Second, there is a dilemma I have yet to resolve. Since these guys dwell in the rock, what do you do? If you let them clean off rock totally, they will die. If you move clean live rock (with Berghias in there somewhere) to "aiptasia tanks", do you want to take the risk that the clean rock will get repopulated? Its heartbreaking to think of, as the sight of "no-aiptasia-live rock" is a joyous thing! I want to move it to a perfectly aiptasia free area until all the rocks are clean...but what of the Berghias on that rock? You can't get to them, except by moving them off the glass if they show up there? Do you sacrifice them? what a waste! Or do you move aiptasia live rock in with the clean rock/Berghia tank? If you do (as I have been doing), some Aiptaisia will let loose or get on the "clean rock"...and what if the Berghias miss those, since they hang out on the rock where there are large populations of Aiptasia? And, at least in my case, I cannot physically fit all my live rock into those couple tanks...even if I could, what do you do about providing rock for your tanks with fish and shrimp and stuff in there if you move it into the "Berghia clearing" tanks?

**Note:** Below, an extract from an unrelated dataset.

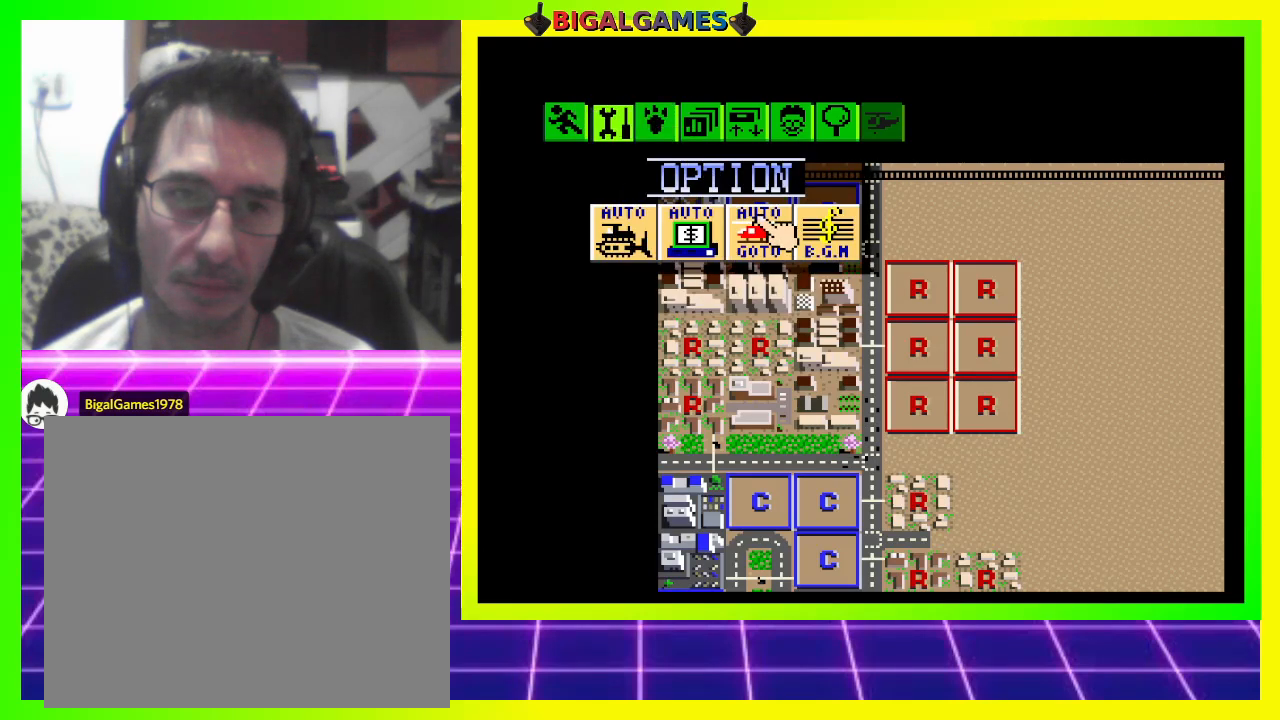
{"buttons": [], "right_stick": "center", "events": [[100, "DPAD_DOWN", "up"], [167, "DPAD_RIGHT", "up"]]}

Do you replace it with the "cleaned off" rock? If you do, what will happen with the Berghia on those rocks? They will starve. Also, will the fish and shrimp really eat them when they get to be the size they are now, fully grown with lots of stored nematocysts? Since they are nocturnal, I am still seeing Berghias in the tank I set up for James with tangs and cardinalfish in there...would they last if there were aiptasia present? I don't know yet. But I'll tell you, I have had worse problems that to keep enough aiptasia around is not something I have previously spent much time pondering...LOL

Anyway, it can be done, folks...and it works, and it is very cool. Like Ron Shimek said to me in an email, though, we have population ecology questions...they are inverse predator prey relationships...i.e, aiptasia goes down, Berghia goes up, and then Berghias starve...a few aiptasia that got missed is all you need to repopulate a tank...and thus far, I have been avoiding this by keeping densities high so that the aiptasia are gone gone gone with so many Berghias...what happens in a big tank with a couple of Berghia only? I suspect that this will not have positive results...I suspect there is every chance that a couple of Berghia in a large tank will never find the few straggling Aiptasia, much as Ron found out. So, they do work, but there are some logistical things that will need to be addressed, unless, of course, you can raise a couple hundred Berghia separately and then let them all loose in a tank...odds would be in your favour then. Or, if you can do as I have done successfully so far, and keep them locally high.

Oh yeah, FWIW, Morgan says (and the journals confirm) that raising Berghia in an unaerated container causes the eggs, once hatched, to largely bypass the pelagic stage, and they go straight to the crawling/eating stage. I did not do this, nor can I say if it would work better or worse...maybe he can address that better.

So, there you have it .. the secret of my far.